I think this curious came from mobile programming such as iOS, Android, and they all have their Navigation systems and their own data context delivery containers.
Each screen might have a data context and it could be delivered, and at the first time, Iron Router seems like solving this problem.
But for some reasons, I was tired to use this.

By the way, the way I found is using Blaze.view object.
i.e. in the Template.onCreated methods,
I can access a single ReactiveVar, top of blaze template, something like this.
Blaze.getView(‘with’).dataVar.get() (and even set() available)

I know someone suggested using Blaze to solve this above,
and this would be dangerous when Meteor updates Blaze core in the future,
I thinks this is the only way to inject data when the subscription.ready() in onCreated method for now.

I think someone who wants to bind and prepare all data in one place will understand why we should use this pattern.

I guess now’s a good time to mention React.js’s top-down approach to passing data.

Instead of child templates reaching above for data, it’s the parent’s responsibility to pass things down and the children must work off of that. Not only do they get their data from the top, they also get actions too that they invoke while possibly passing data to it, which is interesting.

The only immediate down-side is that you’d think you would have to pass down things a huge chain, but getChildContext helps solve that problem.

In addition, there’s Flux, Redux and whatever other Ux I may have missed that act like a giant mother-ship of data and actions as a means for interacting between components. Correct me if I’m wrong on these.

No way to use as below?

{{> myTemplate myParams}}

That is too bad. If I want to input param 0 to display red and param 1 to display blue in two use cases, it is not convenient. This Blaze template is too restrict.

Thanks @lai,

This whole thread is related to Blaze template intercommunication.

And honestly from what I’ve read and watched, I can’t believe there’s so much hype around React. I think even Angular 2 seems better from what I’ve read.

@jcarson, I agree, I’m looking forward to Blaze 2.0 hoping for improvements in this area.

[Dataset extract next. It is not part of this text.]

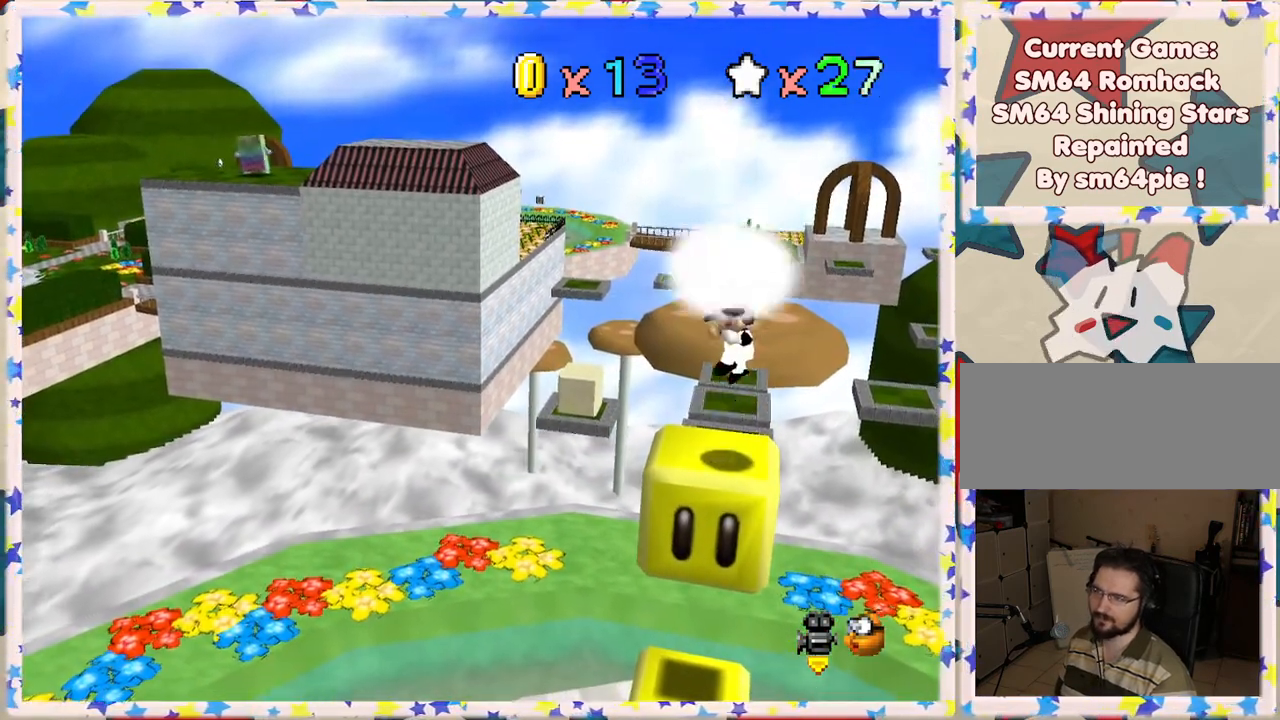
{"buttons": [], "left_stick": "center", "events": [[250, "Z", "up"]]}
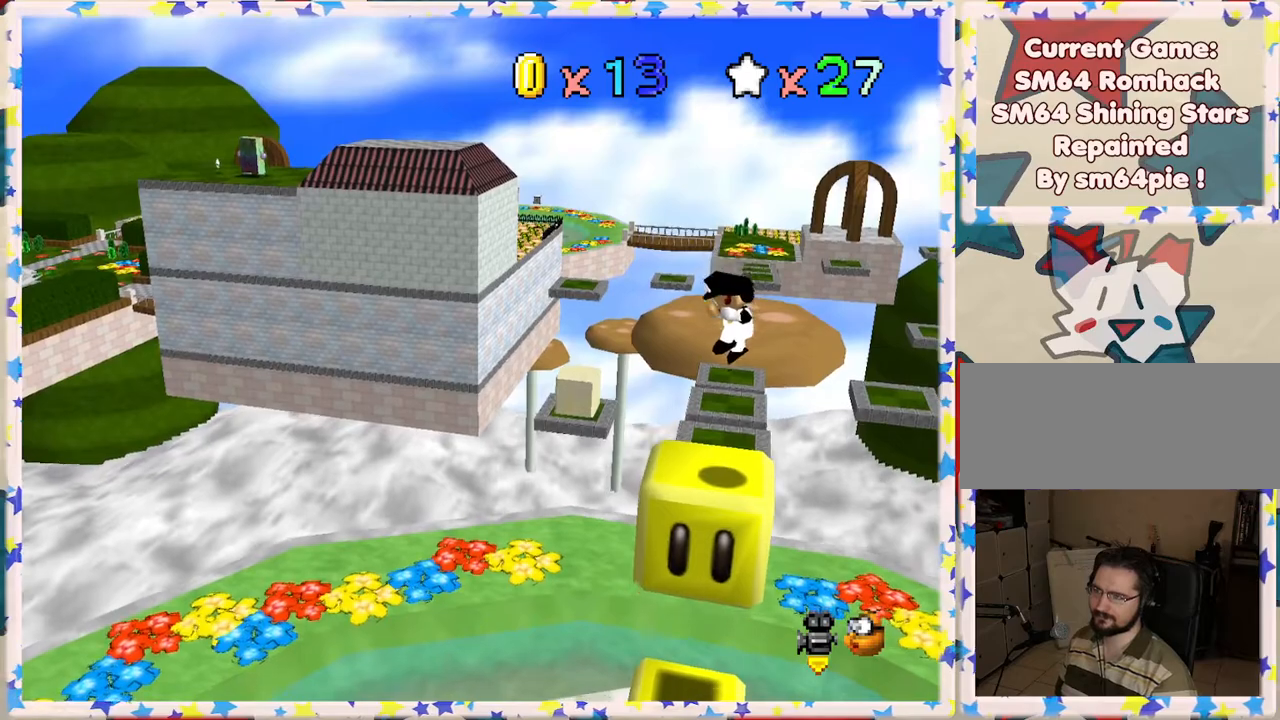
{"buttons": [], "left_stick": "center", "events": [[117, "A", "down"], [250, "A", "up"]]}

I have a pull request in to Meteor to add a parentTemplate call that will allow you to find a template and then you can get at vars you’ve stored for the template. You can view it here: https://github.com/meteor/meteor/pull/4449

2 Likes

Thanks @joshowens, by the way your podcasts are great – your contributions to the community are invaluable. And thanks for the pull request!

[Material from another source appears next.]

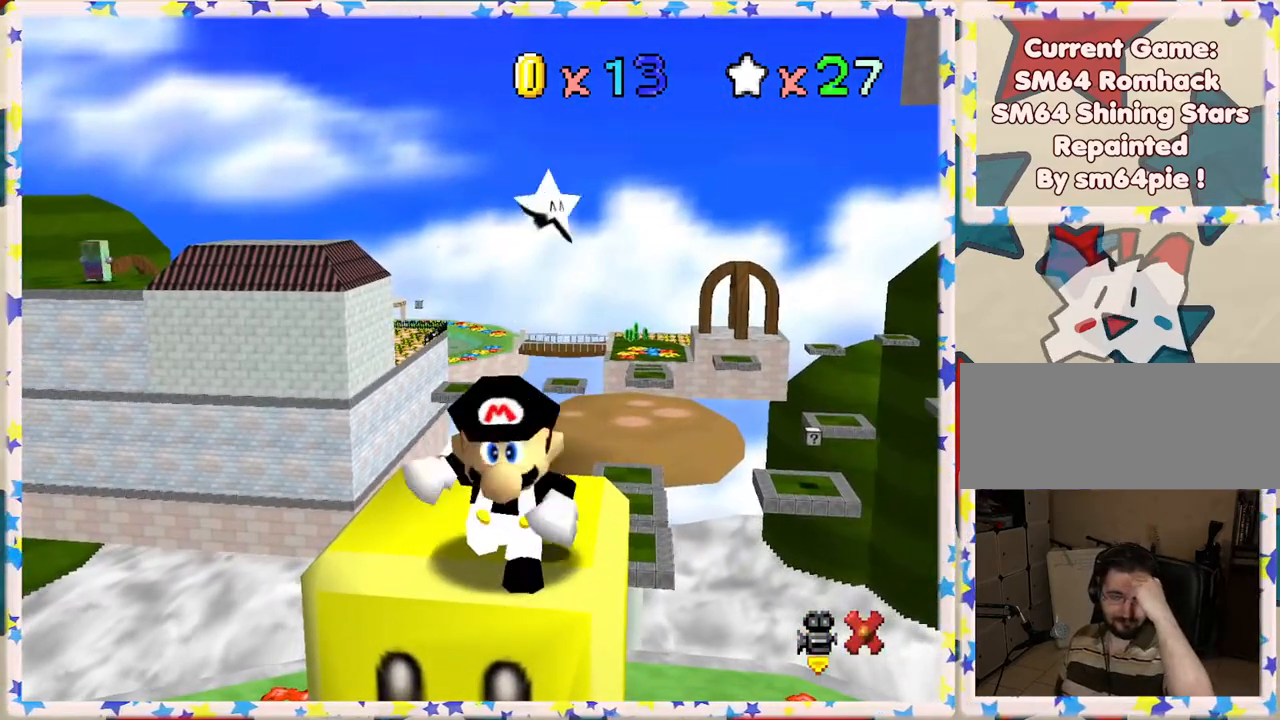
{"buttons": [], "left_stick": "center", "events": []}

The data I am passing is between sibling templates – so one template was not embedded within another. It is a situation where I had a list of users, and when I click on the user, I get taken to another template (a details page for example) where the Id (and other stuff) was passed to it.

In this situation, the best way I found was to just bite the bullet and use a Session variable. Of course naming is important (as you’ve spoke about before on your podcast several times).

While I agree with your particular case, in my case I was able to use a reactiveVar and I was creating a package that had a child template you would include. The reactiveVar is on the parent. There is no way to access a parentTemplate instance itself, just parentData… Which isn’t very helpful because it isn’t super easy to set a data context programmatically.

{{> filterInput}} reads much cleaner than {{> filterInput filter=reactiveVar}} imo.